JARDIN DAVID a écrit:
Sans remettre en cause les déductions échafaudées par François, je m'interroge sur l'omniscience du caporal Adolf. Plus exactement, je partage l'analyse de François concernant sa très grande habileté (historiquement non démasquée) dans la prise du pouvoir, la crise des Sudètes etc.
Mais j'aimerais tout de même, de façon générale, connaître l'avis de notre décapant spécialiste concernant la question suivantes : "En définitive, quelles erreurs avérées furent commises par AH ?"
Bien entendu cette question est HS ici et nécessiterait l'ouverture d'un fil spécifique. Mais FD est-il "partant" pour en débattre ?
Je partirai de l'idée, exprimée nettement pour la première fois à ma connaissance par John Lukacs en 1990, que Hitler a failli, au moment de sa victoire contre la France, gagner la Seconde Guerre mondiale. En d'autres termes, si Churchill n'avait pas été premier ministre ou ne l'était pas resté, un régime totalitaire et raciste se serait installé très solidement en Europe occidentale tout en absorbant plus ou moins vite d'immenses territoires vers l'est.
Hitler commet donc une erreur et, d'une certaine façon, une seule : il avait compté sans l'arrivée au pouvoir du personnage. In extremis, il est vrai : Churchill devient premier ministre après le lancement de l'offensive du 10 mai 40, espérée rapidement décisive et pourvoyeuse de paix. De ce point de vue il serait bon d'achever de balayer tout ce qui traîne encore çà et là d'affirmations suivant lesquelles Chamberlain, Halifax, ou les deux, se seraient noblement effacés en reconnaissant que Churchill était plus apte qu'eux à diriger le pays dans cette nouvelle phase. Car c'est là le type même de l'affirmation idéologique et absolument pas documentée.
Pour la suite de la guerre, on peut raconter tout ce qu'on veut sur ses bourdes stratégiques, mais ce n'est pas là que les choses se jouent, c'est bien encore et toujours dans le maintien ou non de Churchill au pouvoir, et ce jusqu'au 30 avril 1945 inclus. Il y a donc erreur dans la mesure où il n'arrive par à s'en débarrasser, comme le capitaine Haddock d'un sparadrap, mais il resterait à savoir si c'était possible et comment.

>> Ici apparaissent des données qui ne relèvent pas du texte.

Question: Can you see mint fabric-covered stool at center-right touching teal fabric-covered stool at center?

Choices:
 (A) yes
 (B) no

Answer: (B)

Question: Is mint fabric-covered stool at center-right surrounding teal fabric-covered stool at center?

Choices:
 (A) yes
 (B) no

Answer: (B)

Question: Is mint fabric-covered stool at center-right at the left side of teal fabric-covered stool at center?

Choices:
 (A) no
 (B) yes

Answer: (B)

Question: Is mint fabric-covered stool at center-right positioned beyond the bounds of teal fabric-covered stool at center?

Mais on peut prendre la question par un autre bout : l'erreur de base, c'est l'antisémitisme ! Et celui de Hitler est très spécial, ce qui m'amène à parler de folie. Les antisémites précédents sont morts en général dans leur lit, sans avoir joué leur vie dans une lutte à mort contre la "Juiverie". Hitler seul se met à fantasmer une urgence absolue et un "ce sera eux ou moi". Lui seul mélange intimement la défaite allemande de 1918 et le rôle des Juifs, censés avoir gagné l'avant-dernière manche et être sur le point d'installer une domination mondiale qui, puisqu'ils sont des parasites en même temps que des bacilles, tuerait l'humanité ! Il faut donc tout mettre en oeuvre pour engager une dernière manche, et la gagner.
Et on peut boucler la boucle, en remarquant que cette erreur de base conduit tout droit à Churchill ! Elle dessine en creux l'antidote : un type solide qui, tout en ayant compris que se déroule en Allemagne un processus extrêmement dangereux, non seulement pour l'Angleterre mais pour l'humanité, ne s'en laisse pas conter par les boniments de Hitler sur ses bonnes intentions (anglophiles et antisoviétiques notamment) et exige des actes (bornant vraiment l'Allemagne dans des limites, respectueuses des droits des autres pays).
Au fond, la solution est chez Andersen : il suffisait d'un enfant pour dire que le roi était nu. Mais sans lui, la supercherie pouvait durer longtemps et, s'agissant d'une dictature sanguinaire à l'échelle planétaire, causer force irréparables dégâts.